● **Assigned task**: The records below are to be repeated exactly, minus any pictures.

● **Extracted data**:
****************
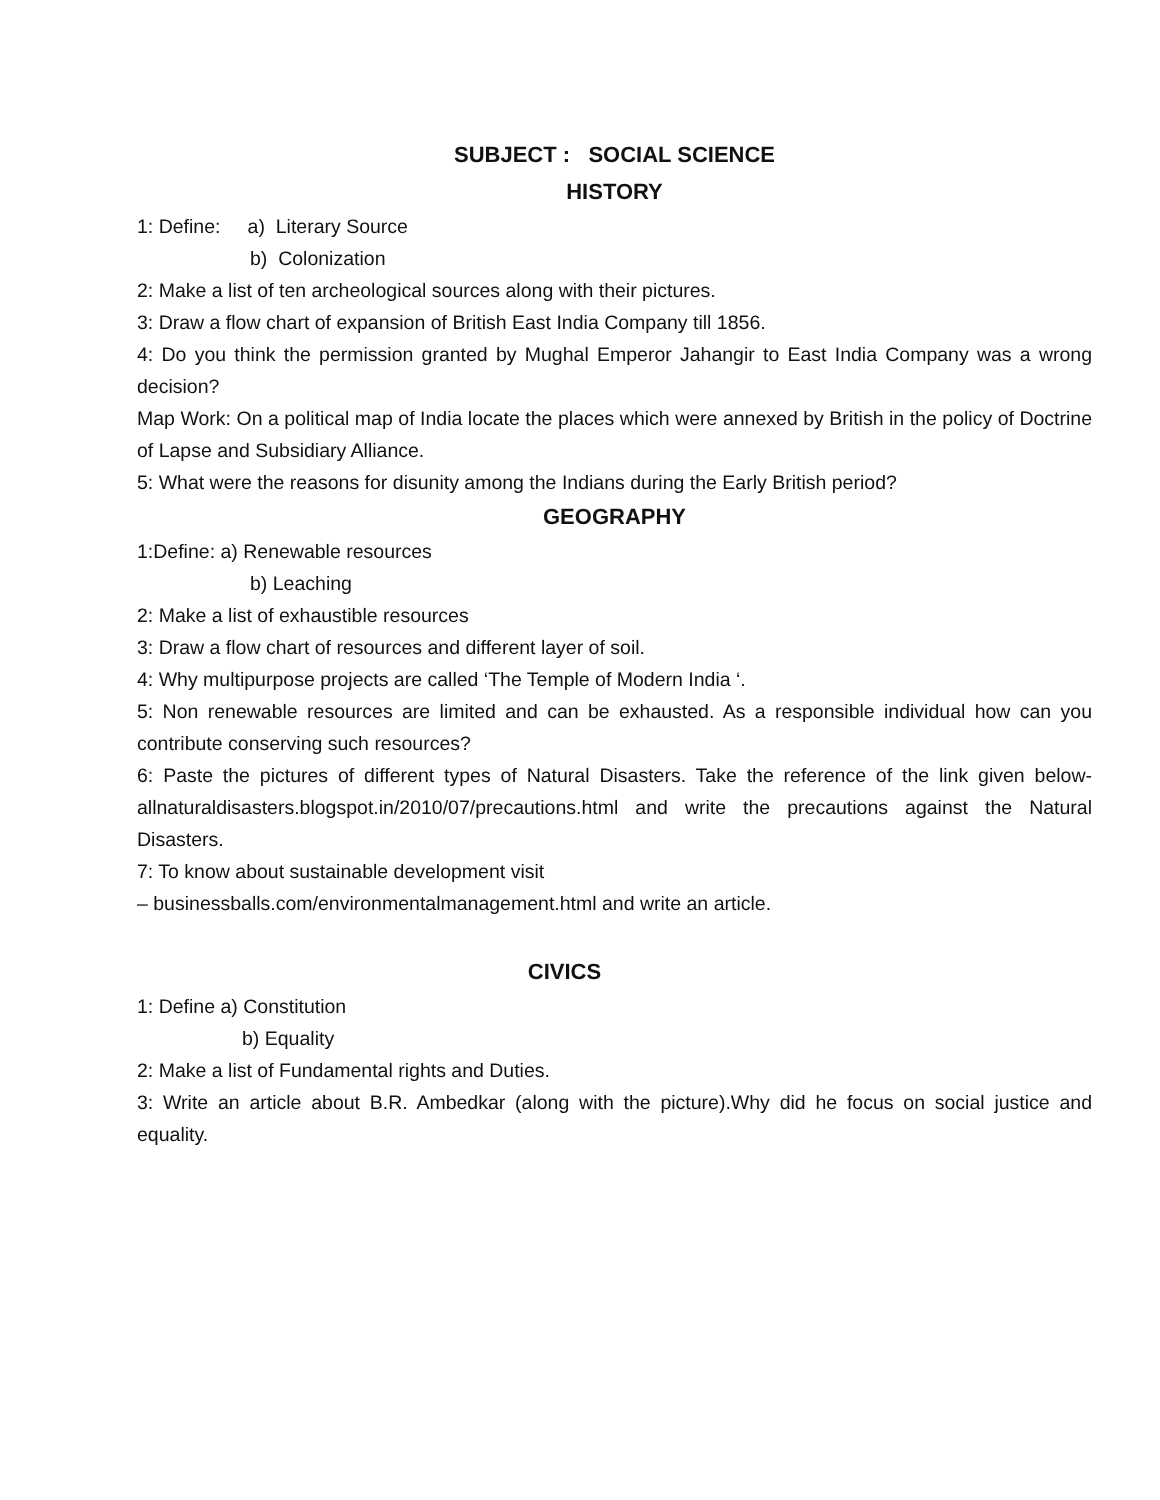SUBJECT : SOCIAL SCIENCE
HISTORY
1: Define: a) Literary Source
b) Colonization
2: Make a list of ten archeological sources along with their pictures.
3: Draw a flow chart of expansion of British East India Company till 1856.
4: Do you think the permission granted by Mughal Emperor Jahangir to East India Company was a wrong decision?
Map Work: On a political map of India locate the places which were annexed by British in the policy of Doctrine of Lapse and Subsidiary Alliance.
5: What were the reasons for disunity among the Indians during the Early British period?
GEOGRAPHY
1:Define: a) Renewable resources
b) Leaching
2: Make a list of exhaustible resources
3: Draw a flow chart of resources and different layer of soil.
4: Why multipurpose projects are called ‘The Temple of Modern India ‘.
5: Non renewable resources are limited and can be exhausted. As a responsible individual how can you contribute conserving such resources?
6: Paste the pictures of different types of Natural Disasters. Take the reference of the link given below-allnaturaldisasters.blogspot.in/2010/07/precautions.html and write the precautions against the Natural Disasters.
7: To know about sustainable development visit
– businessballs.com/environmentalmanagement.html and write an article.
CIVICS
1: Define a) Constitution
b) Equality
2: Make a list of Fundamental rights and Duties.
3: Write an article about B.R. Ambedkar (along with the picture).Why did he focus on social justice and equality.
****************
● **Exercise output**:
SUBJECT : SOCIAL SCIENCE
HISTORY
1: Define: a) Literary Source
b) Colonization
2: Make a list of ten archeological sources along with their pictures.
3: Draw a flow chart of expansion of British East India Company till 1856.
4: Do you think the permission granted by Mughal Emperor Jahangir to East India Company was a wrong decision?
Map Work: On a political map of India locate the places which were annexed by British in the policy of Doctrine of Lapse and Subsidiary Alliance.
5: What were the reasons for disunity among the Indians during the Early British period?
GEOGRAPHY
1:Define: a) Renewable resources
b) Leaching
2: Make a list of exhaustible resources
3: Draw a flow chart of resources and different layer of soil.
4: Why multipurpose projects are called ‘The Temple of Modern India ‘.
5: Non renewable resources are limited and can be exhausted. As a responsible individual how can you contribute conserving such resources?
6: Paste the pictures of different types of Natural Disasters. Take the reference of the link given below-allnaturaldisasters.blogspot.in/2010/07/precautions.html and write the precautions against the Natural Disasters.
7: To know about sustainable development visit
– businessballs.com/environmentalmanagement.html and write an article.
CIVICS
1: Define a) Constitution
b) Equality
2: Make a list of Fundamental rights and Duties.
3: Write an article about B.R. Ambedkar (along with the picture).Why did he focus on social justice and equality.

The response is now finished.